• ARBEITSAUFTRAG 1: Schreib aus dem Text über die Landesbibliothek in Vaduz den Abschnitt zwischen „Die Liechtensteinische Landesbibliothek“ und „frühere Projekterfahrung einzureichen.“ einschließlich genau ab.

*-*-*

Pa­pier und Trag­werk blei­ben

Liechtensteinische Landesbibliothek, Vaduz; selektiver Projektwettbewerb

Im Gegensatz zum Briefverkehr, der rückläufig ist, erfreut sich Lesen immer noch gleichbleibender Beliebtheit. Wen wundert es da, dass die Post in Vaduz zugunsten der neuen Bibliothek den Platz räumen muss? Der Wettbewerb für diese Nachfolge wurde im Herbst letzten Jahres entschieden.

Publikationsdatum
30-03-2023

Die Liechtensteinische Landesbibliothek bekommt mehr Raum an einem prominenten Platz unterhalb des Schlosses. Dafür muss die Post aus dem Gebäude zwischen der Äulestrasse und dem Städtle (Fussgängerzone) weichen. 29 teilnehmende Büros wurden nach einer Präqualifikation zu dem Wettbewerb, der nach nach den Grundsätzen der SIA-Ordnung 142, Ausgabe 2009, des Schweizerischen Ingenieur- und Architektenvereins (SIA) ausgeschrieben und durchgeführt wurde, zugelassen. Darunter waren auch zwei «Newcomer»-Büros, die den eigentlichen Vorgaben aufgrund fehlender Referenzen nicht entsprachen. So sollen junge Planungsbüros die Chance bekommen, ihre Ideen auch ohne frühere Projekterfahrung einzureichen.

Bestand immer wichtiger

Das bestehende Gebäude aus den 1970er-Jahren, entworfen vom Architekten Franz Marok, ist bis heute von guter struktureller und hoher städtebaulicher Qualität. Da überrascht es wenig, dass alle fünf rangierten und ausgezeichneten Projekte der Endrunde die Tragstruktur beibehalten und ein gewisses Augenmerk auf den Erhalt des Bestands haben. In einer Zeit, in der kaum ein Bauprojekt ohne das Wort «nachhaltig» genannt wird, ist dies durchaus sinnvoll. Das Bestandsgebäude nutzt mit seinen kubischen Volumina das Platzangebot augenscheinlich bereits gut aus und wirkt trotz seiner 50 Jahre noch zeitgemäss bis modern. Ob ein kompletter Neubau es viel besser machen würde, ist fraglich – der Aufwand eines neuen Gebäudes dürfte aber jedenfalls bedeutend höher sein als eine Umnutzung.

*-*-*

• ARBEITSAUFTRAG 2: Gib jede Zeile der Liste aus, in der das Wort „common“ vorkommt. Dabei zählt die Groß- und Kleinschreibung.

• DATENZEILEN:
*-*-*

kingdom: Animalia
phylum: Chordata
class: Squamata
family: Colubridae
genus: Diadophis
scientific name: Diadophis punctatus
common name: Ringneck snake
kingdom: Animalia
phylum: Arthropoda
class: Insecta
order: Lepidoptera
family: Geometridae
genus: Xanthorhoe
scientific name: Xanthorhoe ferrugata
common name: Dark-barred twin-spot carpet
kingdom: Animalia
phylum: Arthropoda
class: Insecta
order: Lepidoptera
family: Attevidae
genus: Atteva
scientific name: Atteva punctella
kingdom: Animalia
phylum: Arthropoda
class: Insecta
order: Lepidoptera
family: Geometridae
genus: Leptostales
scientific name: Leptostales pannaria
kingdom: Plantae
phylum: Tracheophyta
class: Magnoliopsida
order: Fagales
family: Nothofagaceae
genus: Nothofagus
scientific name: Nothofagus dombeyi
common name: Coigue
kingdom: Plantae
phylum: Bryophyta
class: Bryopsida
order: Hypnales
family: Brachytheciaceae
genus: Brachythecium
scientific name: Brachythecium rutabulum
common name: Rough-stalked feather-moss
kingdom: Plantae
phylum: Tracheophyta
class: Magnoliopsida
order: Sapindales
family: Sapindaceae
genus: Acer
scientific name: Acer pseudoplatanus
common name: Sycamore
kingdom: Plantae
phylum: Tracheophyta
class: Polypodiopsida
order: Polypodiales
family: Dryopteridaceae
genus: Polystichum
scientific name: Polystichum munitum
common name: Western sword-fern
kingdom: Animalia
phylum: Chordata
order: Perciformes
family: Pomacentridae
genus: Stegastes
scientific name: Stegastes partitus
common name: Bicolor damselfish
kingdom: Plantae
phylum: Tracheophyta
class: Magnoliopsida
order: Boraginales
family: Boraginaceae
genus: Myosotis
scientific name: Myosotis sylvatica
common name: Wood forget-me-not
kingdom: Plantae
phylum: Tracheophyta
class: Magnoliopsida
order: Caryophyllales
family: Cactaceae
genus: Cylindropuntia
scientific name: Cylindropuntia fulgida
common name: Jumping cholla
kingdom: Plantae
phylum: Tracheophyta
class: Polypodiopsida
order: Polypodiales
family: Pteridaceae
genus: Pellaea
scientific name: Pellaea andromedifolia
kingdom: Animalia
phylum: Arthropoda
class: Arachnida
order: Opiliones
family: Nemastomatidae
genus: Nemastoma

*-*-*

• VOLLSTÄNDIGE ANTWORT 1:
Die Liechtensteinische Landesbibliothek bekommt mehr Raum an einem prominenten Platz unterhalb des Schlosses. Dafür muss die Post aus dem Gebäude zwischen der Äulestrasse und dem Städtle (Fussgängerzone) weichen. 29 teilnehmende Büros wurden nach einer Präqualifikation zu dem Wettbewerb, der nach nach den Grundsätzen der SIA-Ordnung 142, Ausgabe 2009, des Schweizerischen Ingenieur- und Architektenvereins (SIA) ausgeschrieben und durchgeführt wurde, zugelassen. Darunter waren auch zwei «Newcomer»-Büros, die den eigentlichen Vorgaben aufgrund fehlender Referenzen nicht entsprachen. So sollen junge Planungsbüros die Chance bekommen, ihre Ideen auch ohne frühere Projekterfahrung einzureichen.

• VOLLSTÄNDIGE ANTWORT 2:
common name: Ringneck snake
common name: Dark-barred twin-spot carpet
common name: Coigue
common name: Rough-stalked feather-moss
common name: Sycamore
common name: Western sword-fern
common name: Bicolor damselfish
common name: Wood forget-me-not
common name: Jumping cholla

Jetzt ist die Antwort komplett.